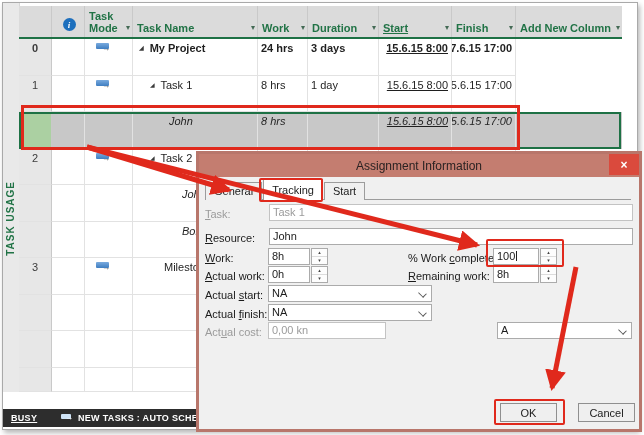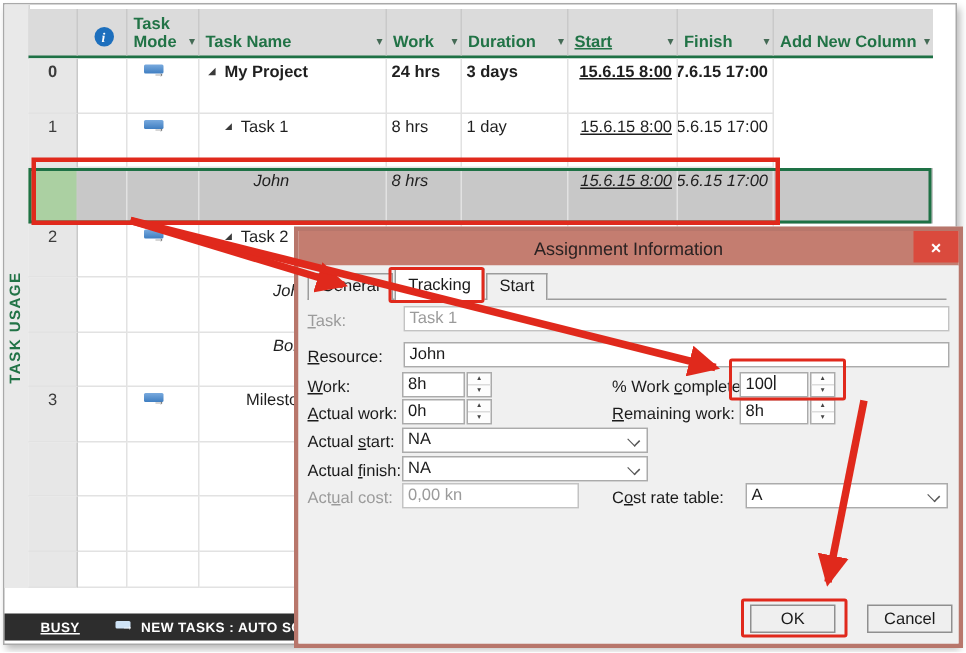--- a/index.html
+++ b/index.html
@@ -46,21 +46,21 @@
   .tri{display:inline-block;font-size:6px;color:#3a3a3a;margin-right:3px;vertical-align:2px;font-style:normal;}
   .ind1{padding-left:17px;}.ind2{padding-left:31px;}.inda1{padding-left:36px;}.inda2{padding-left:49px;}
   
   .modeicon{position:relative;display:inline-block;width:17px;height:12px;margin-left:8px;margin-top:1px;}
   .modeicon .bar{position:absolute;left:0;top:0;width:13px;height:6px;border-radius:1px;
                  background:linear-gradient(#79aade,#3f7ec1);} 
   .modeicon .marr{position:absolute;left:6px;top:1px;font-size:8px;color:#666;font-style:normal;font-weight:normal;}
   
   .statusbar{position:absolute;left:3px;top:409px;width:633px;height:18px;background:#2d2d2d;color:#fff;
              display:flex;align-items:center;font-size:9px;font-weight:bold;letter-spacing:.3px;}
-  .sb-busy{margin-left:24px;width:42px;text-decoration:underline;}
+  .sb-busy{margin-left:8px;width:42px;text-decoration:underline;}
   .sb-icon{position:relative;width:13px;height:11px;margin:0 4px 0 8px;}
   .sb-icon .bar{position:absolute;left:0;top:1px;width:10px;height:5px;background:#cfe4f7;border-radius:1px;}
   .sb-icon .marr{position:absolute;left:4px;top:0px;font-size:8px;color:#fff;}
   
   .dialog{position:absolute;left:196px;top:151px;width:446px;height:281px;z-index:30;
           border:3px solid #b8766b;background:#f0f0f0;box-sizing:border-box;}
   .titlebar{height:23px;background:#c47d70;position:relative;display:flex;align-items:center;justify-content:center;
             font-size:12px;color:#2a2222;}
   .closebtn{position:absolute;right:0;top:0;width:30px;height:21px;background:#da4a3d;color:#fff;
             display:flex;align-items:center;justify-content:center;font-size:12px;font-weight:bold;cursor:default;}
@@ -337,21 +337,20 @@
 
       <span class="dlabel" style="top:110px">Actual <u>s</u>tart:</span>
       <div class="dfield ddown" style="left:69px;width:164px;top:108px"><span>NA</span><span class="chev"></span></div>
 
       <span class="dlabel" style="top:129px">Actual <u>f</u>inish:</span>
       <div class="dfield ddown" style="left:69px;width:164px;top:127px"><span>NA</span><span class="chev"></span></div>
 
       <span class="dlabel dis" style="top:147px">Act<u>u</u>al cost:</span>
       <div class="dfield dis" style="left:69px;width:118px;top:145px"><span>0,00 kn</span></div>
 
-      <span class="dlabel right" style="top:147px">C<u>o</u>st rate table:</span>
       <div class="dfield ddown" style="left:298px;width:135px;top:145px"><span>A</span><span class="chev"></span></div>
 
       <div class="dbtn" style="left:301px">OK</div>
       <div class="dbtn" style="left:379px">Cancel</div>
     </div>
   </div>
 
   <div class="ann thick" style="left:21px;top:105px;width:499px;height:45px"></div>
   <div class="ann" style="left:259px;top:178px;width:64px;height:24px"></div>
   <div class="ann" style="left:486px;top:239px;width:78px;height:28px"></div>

...

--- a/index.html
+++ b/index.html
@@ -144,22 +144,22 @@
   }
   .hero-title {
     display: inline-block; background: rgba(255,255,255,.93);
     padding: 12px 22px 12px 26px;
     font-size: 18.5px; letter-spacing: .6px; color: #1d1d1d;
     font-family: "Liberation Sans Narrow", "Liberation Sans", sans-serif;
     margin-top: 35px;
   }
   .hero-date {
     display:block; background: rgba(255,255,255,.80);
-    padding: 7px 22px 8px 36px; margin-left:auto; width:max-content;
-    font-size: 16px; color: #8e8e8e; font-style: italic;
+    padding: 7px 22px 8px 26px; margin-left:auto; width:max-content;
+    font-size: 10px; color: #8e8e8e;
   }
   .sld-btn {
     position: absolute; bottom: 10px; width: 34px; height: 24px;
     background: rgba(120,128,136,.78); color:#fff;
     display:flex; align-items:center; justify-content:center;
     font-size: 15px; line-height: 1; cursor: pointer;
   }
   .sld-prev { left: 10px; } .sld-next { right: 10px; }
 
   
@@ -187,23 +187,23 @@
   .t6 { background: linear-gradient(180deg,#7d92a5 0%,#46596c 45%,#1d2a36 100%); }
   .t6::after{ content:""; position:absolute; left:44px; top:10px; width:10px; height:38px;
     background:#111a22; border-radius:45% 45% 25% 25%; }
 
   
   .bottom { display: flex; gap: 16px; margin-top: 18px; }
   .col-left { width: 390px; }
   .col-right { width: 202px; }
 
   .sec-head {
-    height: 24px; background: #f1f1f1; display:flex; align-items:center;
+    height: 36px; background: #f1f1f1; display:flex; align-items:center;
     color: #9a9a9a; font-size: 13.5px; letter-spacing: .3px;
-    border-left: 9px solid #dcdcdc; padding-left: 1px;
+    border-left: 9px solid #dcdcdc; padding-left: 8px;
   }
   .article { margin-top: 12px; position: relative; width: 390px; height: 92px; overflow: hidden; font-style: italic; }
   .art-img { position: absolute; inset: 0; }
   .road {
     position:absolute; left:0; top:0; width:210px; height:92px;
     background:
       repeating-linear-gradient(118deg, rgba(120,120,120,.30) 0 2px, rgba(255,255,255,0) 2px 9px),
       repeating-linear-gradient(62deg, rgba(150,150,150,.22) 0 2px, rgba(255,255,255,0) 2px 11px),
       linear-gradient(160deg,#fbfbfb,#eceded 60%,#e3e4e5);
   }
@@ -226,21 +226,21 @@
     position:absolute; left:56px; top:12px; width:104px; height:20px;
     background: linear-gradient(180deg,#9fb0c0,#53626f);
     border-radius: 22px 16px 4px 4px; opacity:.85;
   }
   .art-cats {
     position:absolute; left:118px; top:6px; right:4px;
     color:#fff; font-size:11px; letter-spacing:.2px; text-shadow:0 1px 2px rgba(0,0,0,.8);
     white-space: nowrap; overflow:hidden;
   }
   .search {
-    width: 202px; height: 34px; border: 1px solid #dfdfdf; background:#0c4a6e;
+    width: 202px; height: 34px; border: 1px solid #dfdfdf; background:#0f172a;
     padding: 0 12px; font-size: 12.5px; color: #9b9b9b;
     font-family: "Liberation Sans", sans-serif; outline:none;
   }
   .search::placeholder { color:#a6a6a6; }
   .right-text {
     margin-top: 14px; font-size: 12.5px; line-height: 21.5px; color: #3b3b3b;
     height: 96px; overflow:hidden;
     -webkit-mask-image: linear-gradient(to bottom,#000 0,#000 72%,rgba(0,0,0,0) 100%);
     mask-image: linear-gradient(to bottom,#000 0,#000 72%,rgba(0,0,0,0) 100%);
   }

» **TASK INSTRUCTIONS**:
Above are records; count the lines among them that include the word "weight", and give only the number.

» **EXERCISE RESPONSE**:
3